The Fair Housing Act prohibits a range of discrimination against people with disabilities.
The law prohibits blatant discrimination, such as a landlord deciding not to rent a unit to a person with a wheelchair, or a person living with AIDS, because the landlord does not wish to be “bothered” with such individuals. The law also prohibits a landlord from refusing to allow a tenant to make reasonable modifications to a residence that will allow the tenant access to the unit. Finally, the law requires a landlord to make reasonable accommodations to rules, policies, and practices that will ensure housing is made available to people with disabilities. For example, a landlord must make an exception to a “no pets” rule in order to accommodate a blind individual who needs a seeing-eye dog. Ensuring that reasonable accomodations and modifications are made is critical to achieving real equality and full access to housing for people with disabilities.
The FHA also prohibits discrimination in the application of local zoning laws.
An important application of the FHA’s anti-discrimination protection for people with disabilities occurs in the area of zoning. While the FHA does not preempt zoning laws, it does require that zoning laws not be applied in a discriminatory manner (e.g., a law that requires only group homes for people with disabilities to comply with a special hearing procedure). The law also requires that states and localities make reasonable accommodations to rules and procedures, such as granting variances to local zoning laws, in order to level the playing field so group homes for people with disabilities can locate in residential neighborhoods. Again, such accommodations are essential for real equality and access in housing for people with disabilities.
The Fair Housing Act’s protections do not strip localities of their power to regulate local land use.

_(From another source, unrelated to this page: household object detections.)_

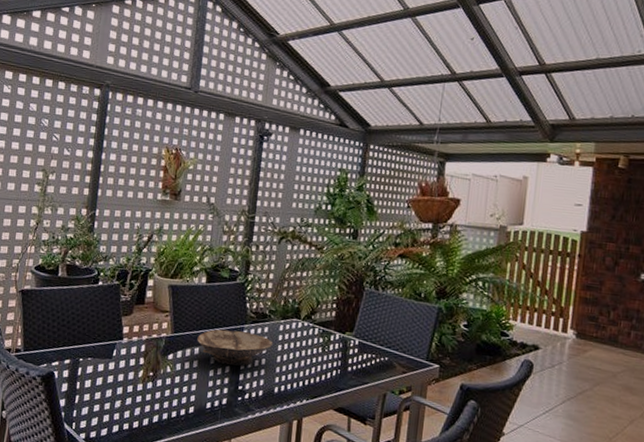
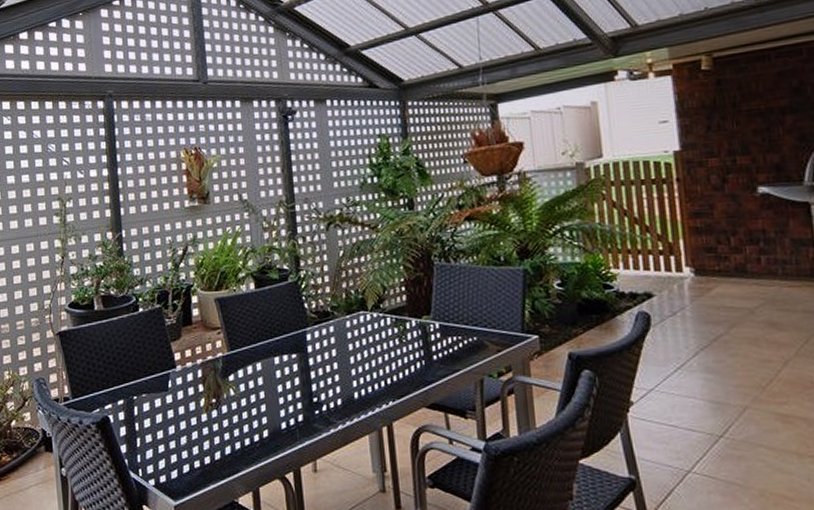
bowl: present [197,329,273,366] -> none [257,334,343,377]

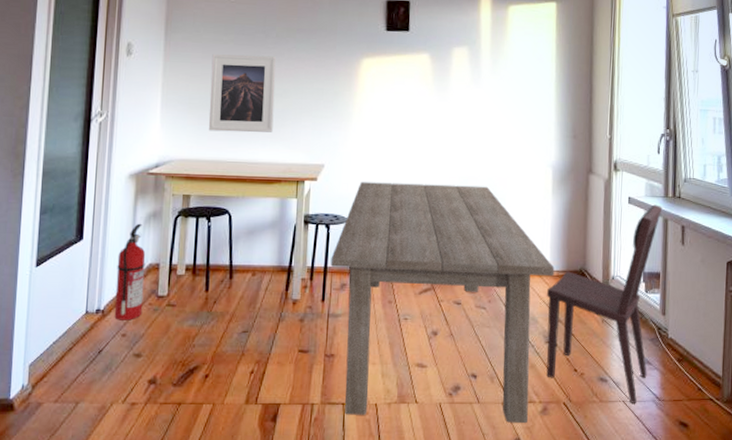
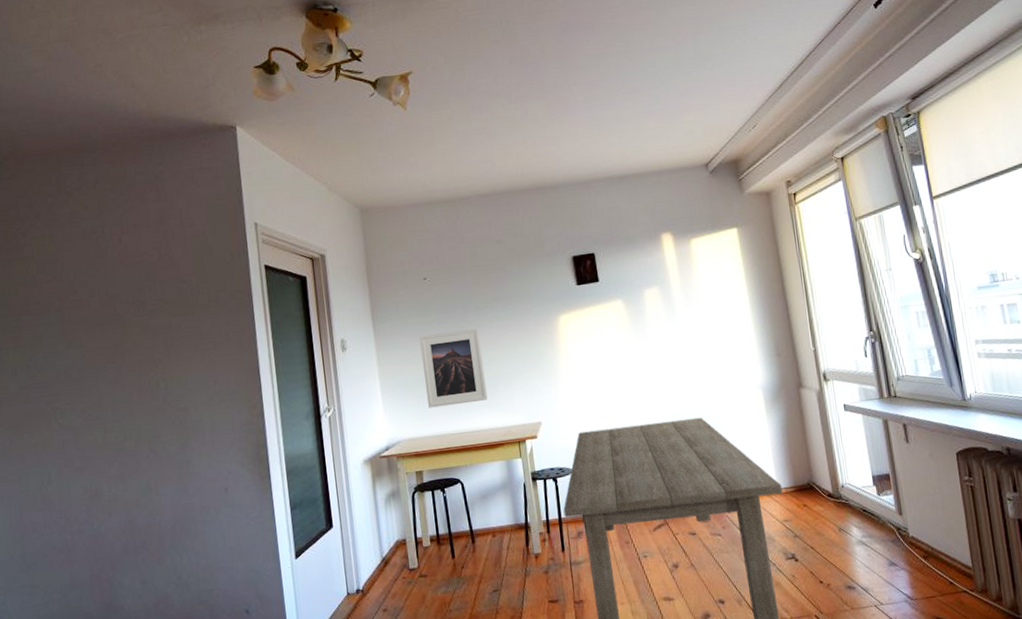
fire extinguisher: present [114,223,146,321] -> none [366,504,398,597]
dining chair: present [546,204,663,403] -> none [778,407,895,607]

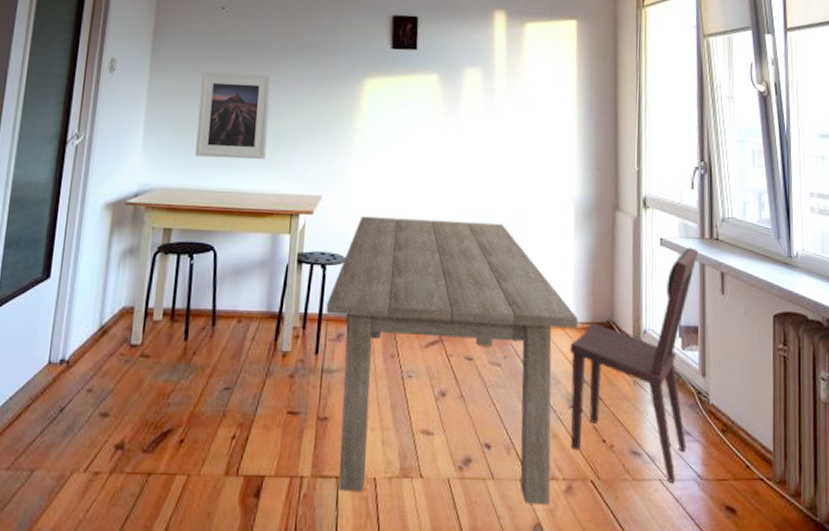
dining chair: none [778,407,895,607] -> present [569,247,699,483]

Localities may require group homes for people with disabilities to go through a legitimate nondiscriminatory process for requesting a variance or obtaining a siting permit, if applicable. In addition, localities are not required to make accommodations that would impose an undue financial or administrative burden on the locality or that would undermine the essential purpose of a local zoning scheme. For example, a community need not grant a variance for an off-street parking places requirement for a group home if it can show the home would result in an unacceptable increase in traffic or noise in the neighborhood (See, e.g., Bryant Woods Inn, Inc. v. Howard County, 124 F.3d 597 (4th Cir. 1997)). Similarly, a city may refuse to grant a variance to a group home if members of the group home would pose a “direct threat” to the health or safety of others.
The Fair Housing Act is a critical civil rights law that allows people with disabilities to live independently in their communities.
Before 1988, prospective tenants and homeowners with disabilities were shut out of the housing market, and even excluded from certain neighborhoods, on the basis of ignorance, bias, and fear. With the protection of the Fair Housing Act, people with disabilities are guaranteed an equal opportunity to choose where to live, free from such invidious discrimination and harassment.
The FHA currently includes the right balance between protecting the rights of persons with disabilities and the rights of landlords, homeowners, states, and localities. The FHA needs to be supported, not diluted.